Sure, the owner eventually cut Kareem Hunt, but only after video of the star kicking a woman in the hallway outside of his apartment was released, and even then not merely for the act itself, but because "Kareem was not truthful" to Chiefs management about his actions, the owner said in a statement at the time. And not a thing changed since then. According to the league's own media arm, Hunt was going to pull out his checkbook for a record-setting extension for Hill prior to him being investigated for another assault. And four months after releasing Hunt, the owner, desperate for pass rush, gave Clark, whose interactions with a female reporter on Twitter just two years ago drew national attention for all the wrong reasons, over $60M in guarantees at the very moment Hill's actions were still being sorted out by the law. He couldn't even bother to wait until there was closure or certainty with Hill.
This is what owners who are "deeply disturbed" about domestic violence and child abuse do? Really? In the aftermath of the Belcher's grizzly acts, these are the lessons learned? This falls at Hunt's desk. These are his calls to make. And he has failed. Miserably. Consistently.
Say what you want about the way the Ravens handled the Ray Rice situation overall (and the Ravens botched most of it, badly, including owner Steve Bisciotti's press conference), but at the very least, in the aftermath of that video surfacing, the team has avoided players who have any known history of domestic abuse. In Baltimore, and several other franchises, in a post-Ray Rice NFL, it became much more difficult to bring such players into their building.
In Kansas City, despite a murder/suicide at the team facility, that is not the case. Once Hill is eventually released – even for Hunt, that seems inevitable by any measure – after being placed on the Commissioner's Exempt List or whatever mechanism the NFL applies, Hunt and the league will move on.
I'm probably not the only one dismayed by how Roger Goodell and the NFL continue to address these matters, basically ignoring Hill's situation over the weekend until after the draft, lest those distractions get in the way of that huge party in Nashville. We already know the NFL is adrift in trying to investigate and adjudicate these cases, from Greg Hardy to Ray Rice to Adrian Peterson to Josh Brown to Zeke Elliott to Kareem Hunt to Hill.
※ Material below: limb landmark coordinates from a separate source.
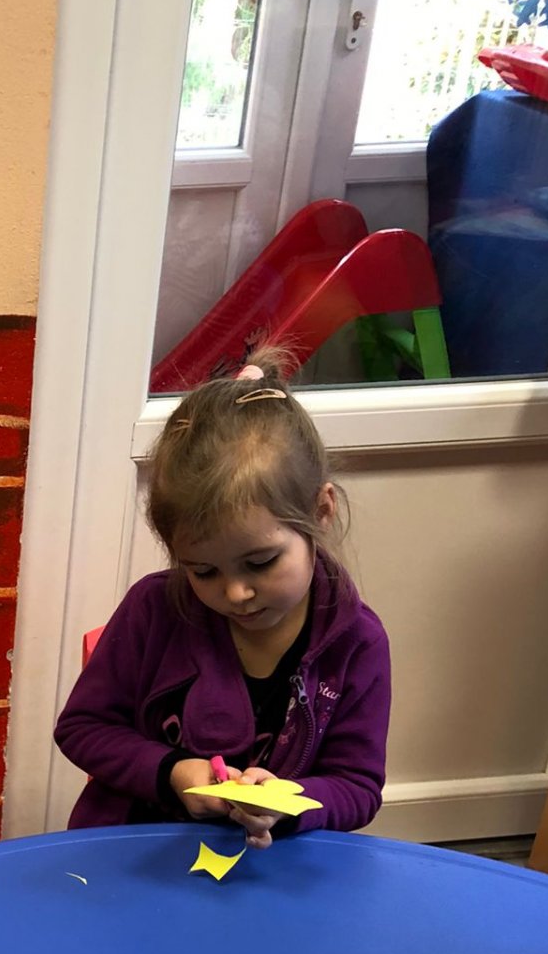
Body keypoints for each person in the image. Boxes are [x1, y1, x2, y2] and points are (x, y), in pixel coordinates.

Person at [54, 359, 390, 845]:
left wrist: (289, 801)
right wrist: (172, 771)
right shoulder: (153, 609)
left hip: (269, 863)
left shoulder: (356, 642)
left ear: (321, 511)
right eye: (203, 571)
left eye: (260, 562)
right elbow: (83, 728)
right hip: (138, 849)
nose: (235, 594)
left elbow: (357, 787)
So hiding behind the league office and waiting for Park Avenue to sort it out will do you no favors, and it's not a salient excuse. And, I'm sorry, but TMZ isn't going to secure video evidence of every high-profile NFL assault case, lest that be the threshold for real action.
So your guess is as good as mine as to where Hunt goes from here. Trying to enact some sort of tough talk or zero-tolerance policy on domestic violence even after Hill's departure seems implausible, given the financial commitment he literally just made to Clark. Whenever he does take questions next – one would assume after Hill is released – selling anyone that the Chiefs are suddenly tough on abusers seems impossible to me. Taking known criminals off the draft board might be the very least they can do moving forward. Getting away from a win-at-all-costs mentality might make some sense as part of an inward-thinking reboot.
But save that "deeply disturbed" stuff. What's deeply disturbing is how Hunt has responded to these issues since 2012. Actions speak louder than words in the face of repeated crisis. And Hunt's recent silence is even more damning than the hollow words in his press release.